> INSTRUCTIONS TO FOLLOW
Please edit the part of the material that opens with the line containing "phylum: Annelida" and closes with the end of the material, replacing "scientific name" with "binomial" and leaving everything else unchanged. Give back only that part.

═══ RECORDS FOR THIS TASK ═══

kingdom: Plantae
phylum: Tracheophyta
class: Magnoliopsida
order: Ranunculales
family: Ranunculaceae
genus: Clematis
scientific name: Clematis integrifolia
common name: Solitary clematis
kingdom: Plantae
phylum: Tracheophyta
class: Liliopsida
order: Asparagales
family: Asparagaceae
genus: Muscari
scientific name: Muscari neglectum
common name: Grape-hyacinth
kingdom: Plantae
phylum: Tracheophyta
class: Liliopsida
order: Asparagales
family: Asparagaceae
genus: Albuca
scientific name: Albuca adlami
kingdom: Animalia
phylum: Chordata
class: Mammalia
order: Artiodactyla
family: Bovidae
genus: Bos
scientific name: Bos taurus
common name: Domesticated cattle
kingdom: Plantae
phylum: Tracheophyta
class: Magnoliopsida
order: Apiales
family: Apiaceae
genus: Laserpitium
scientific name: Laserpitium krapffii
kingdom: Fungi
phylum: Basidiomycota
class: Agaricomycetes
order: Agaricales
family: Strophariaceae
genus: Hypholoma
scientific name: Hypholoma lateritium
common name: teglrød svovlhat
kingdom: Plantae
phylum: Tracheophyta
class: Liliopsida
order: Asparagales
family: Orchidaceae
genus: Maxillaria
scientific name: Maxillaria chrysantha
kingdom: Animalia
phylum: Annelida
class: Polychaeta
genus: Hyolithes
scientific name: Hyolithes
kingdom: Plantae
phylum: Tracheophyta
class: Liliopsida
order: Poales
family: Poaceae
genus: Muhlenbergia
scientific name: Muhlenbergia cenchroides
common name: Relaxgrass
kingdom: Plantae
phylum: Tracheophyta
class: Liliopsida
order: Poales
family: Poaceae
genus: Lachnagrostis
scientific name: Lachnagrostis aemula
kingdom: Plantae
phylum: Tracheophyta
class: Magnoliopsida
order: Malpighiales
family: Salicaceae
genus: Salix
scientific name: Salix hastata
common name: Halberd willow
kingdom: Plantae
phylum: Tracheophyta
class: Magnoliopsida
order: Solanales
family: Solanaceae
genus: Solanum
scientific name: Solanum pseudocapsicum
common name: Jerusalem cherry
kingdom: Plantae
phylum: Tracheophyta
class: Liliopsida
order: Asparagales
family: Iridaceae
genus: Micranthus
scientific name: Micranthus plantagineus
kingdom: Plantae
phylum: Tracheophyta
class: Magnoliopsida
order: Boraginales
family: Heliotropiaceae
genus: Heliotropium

═══

> FULL RESPONSE
phylum: Annelida
class: Polychaeta
genus: Hyolithes
binomial: Hyolithes
kingdom: Plantae
phylum: Tracheophyta
class: Liliopsida
order: Poales
family: Poaceae
genus: Muhlenbergia
binomial: Muhlenbergia cenchroides
common name: Relaxgrass
kingdom: Plantae
phylum: Tracheophyta
class: Liliopsida
order: Poales
family: Poaceae
genus: Lachnagrostis
binomial: Lachnagrostis aemula
kingdom: Plantae
phylum: Tracheophyta
class: Magnoliopsida
order: Malpighiales
family: Salicaceae
genus: Salix
binomial: Salix hastata
common name: Halberd willow
kingdom: Plantae
phylum: Tracheophyta
class: Magnoliopsida
order: Solanales
family: Solanaceae
genus: Solanum
binomial: Solanum pseudocapsicum
common name: Jerusalem cherry
kingdom: Plantae
phylum: Tracheophyta
class: Liliopsida
order: Asparagales
family: Iridaceae
genus: Micranthus
binomial: Micranthus plantagineus
kingdom: Plantae
phylum: Tracheophyta
class: Magnoliopsida
order: Boraginales
family: Heliotropiaceae
genus: Heliotropium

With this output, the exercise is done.